[Start of section]
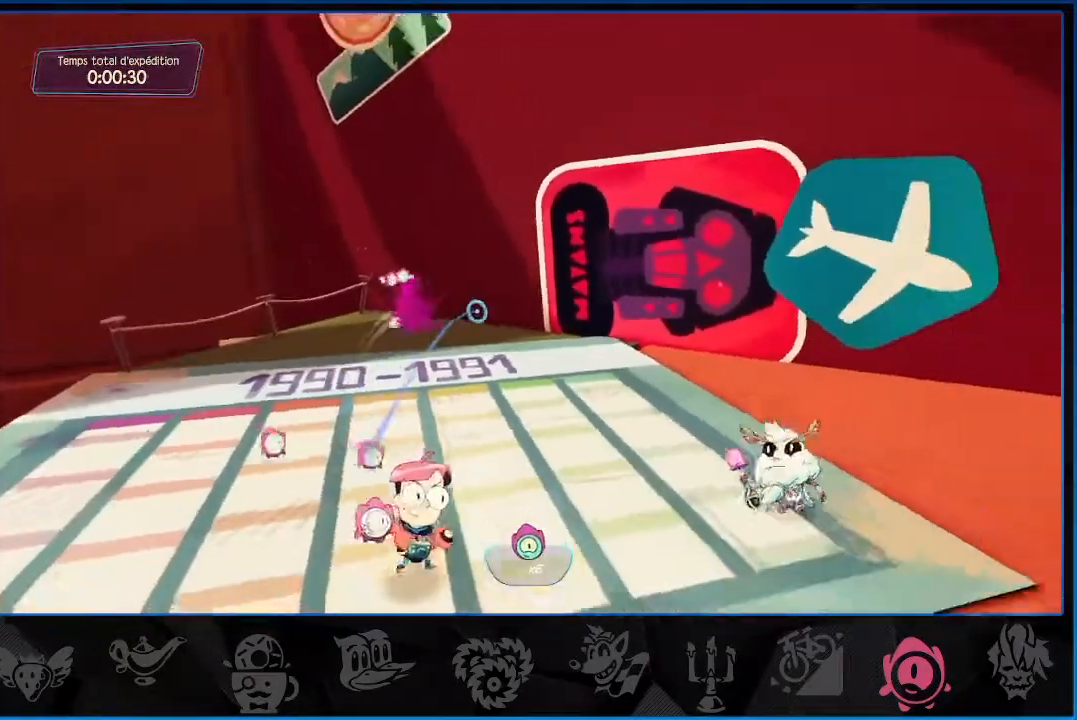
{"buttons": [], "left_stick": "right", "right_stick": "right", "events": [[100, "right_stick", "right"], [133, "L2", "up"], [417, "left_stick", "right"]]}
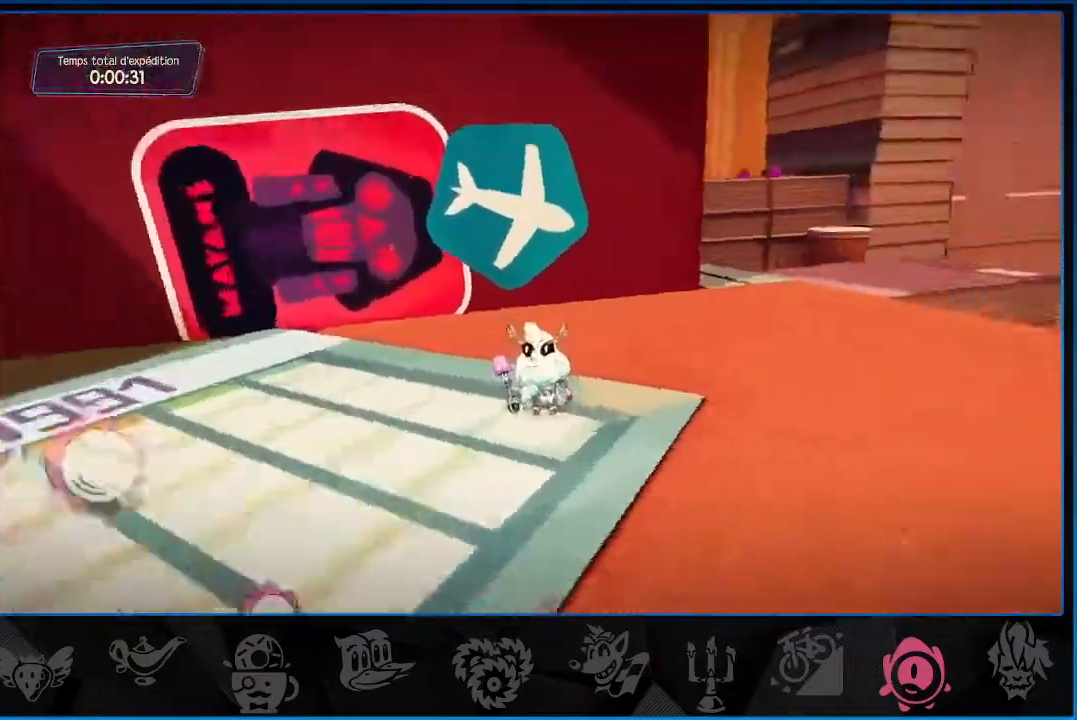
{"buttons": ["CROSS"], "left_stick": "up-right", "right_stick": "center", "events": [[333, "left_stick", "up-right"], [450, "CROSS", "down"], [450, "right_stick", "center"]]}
[End of section]
[Start of section]
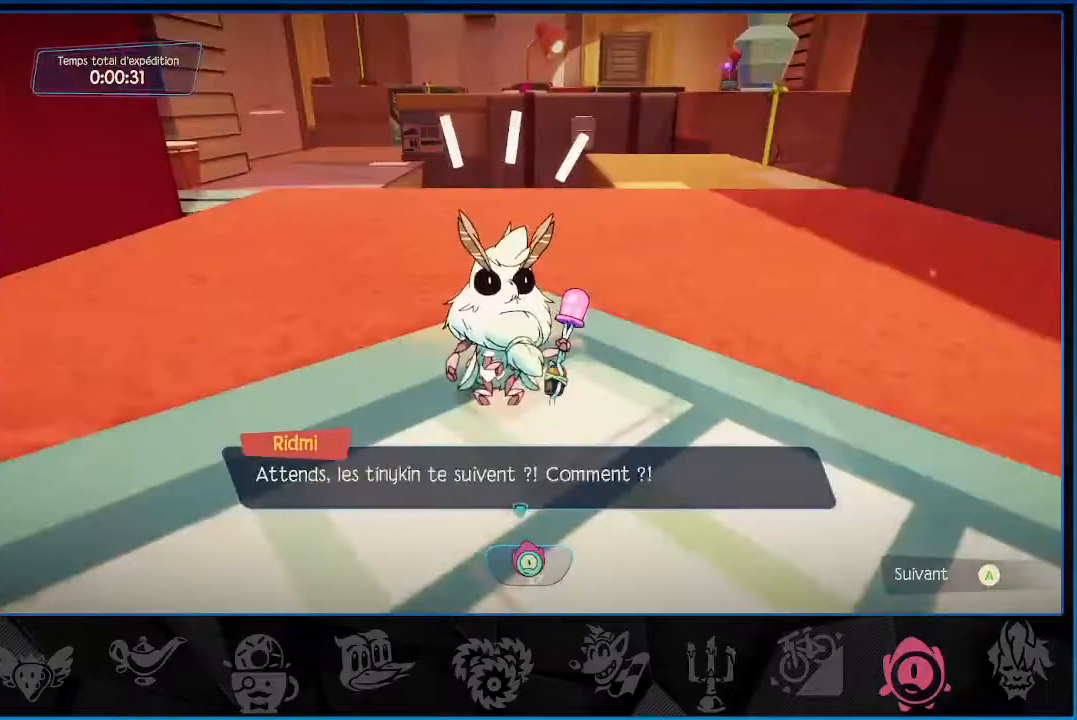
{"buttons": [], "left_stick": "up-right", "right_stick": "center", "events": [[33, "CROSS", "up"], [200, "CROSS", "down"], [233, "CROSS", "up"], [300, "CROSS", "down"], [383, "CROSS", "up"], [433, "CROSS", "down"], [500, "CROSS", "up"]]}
[End of section]
[Start of section]
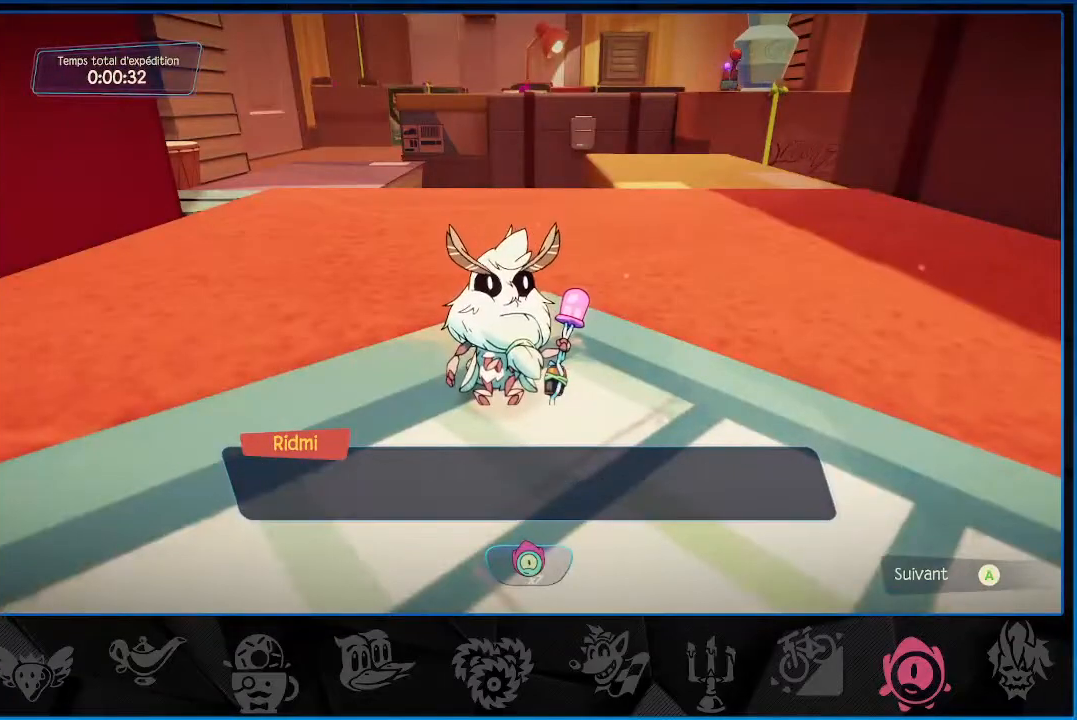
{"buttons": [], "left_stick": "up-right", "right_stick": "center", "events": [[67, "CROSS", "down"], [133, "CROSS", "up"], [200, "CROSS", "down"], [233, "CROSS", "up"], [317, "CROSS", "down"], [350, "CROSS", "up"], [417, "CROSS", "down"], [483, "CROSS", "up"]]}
[End of section]
Instructions to follow:
Search the listing above for the string "down". Copy every line that contains it.

Solution:
{"buttons": ["CROSS"], "left_stick": "up-right", "right_stick": "center", "events": [[333, "left_stick", "up-right"], [450, "CROSS", "down"], [450, "right_stick", "center"]]}
{"buttons": [], "left_stick": "up-right", "right_stick": "center", "events": [[33, "CROSS", "up"], [200, "CROSS", "down"], [233, "CROSS", "up"], [300, "CROSS", "down"], [383, "CROSS", "up"], [433, "CROSS", "down"], [500, "CROSS", "up"]]}
{"buttons": [], "left_stick": "up-right", "right_stick": "center", "events": [[67, "CROSS", "down"], [133, "CROSS", "up"], [200, "CROSS", "down"], [233, "CROSS", "up"], [317, "CROSS", "down"], [350, "CROSS", "up"], [417, "CROSS", "down"], [483, "CROSS", "up"]]}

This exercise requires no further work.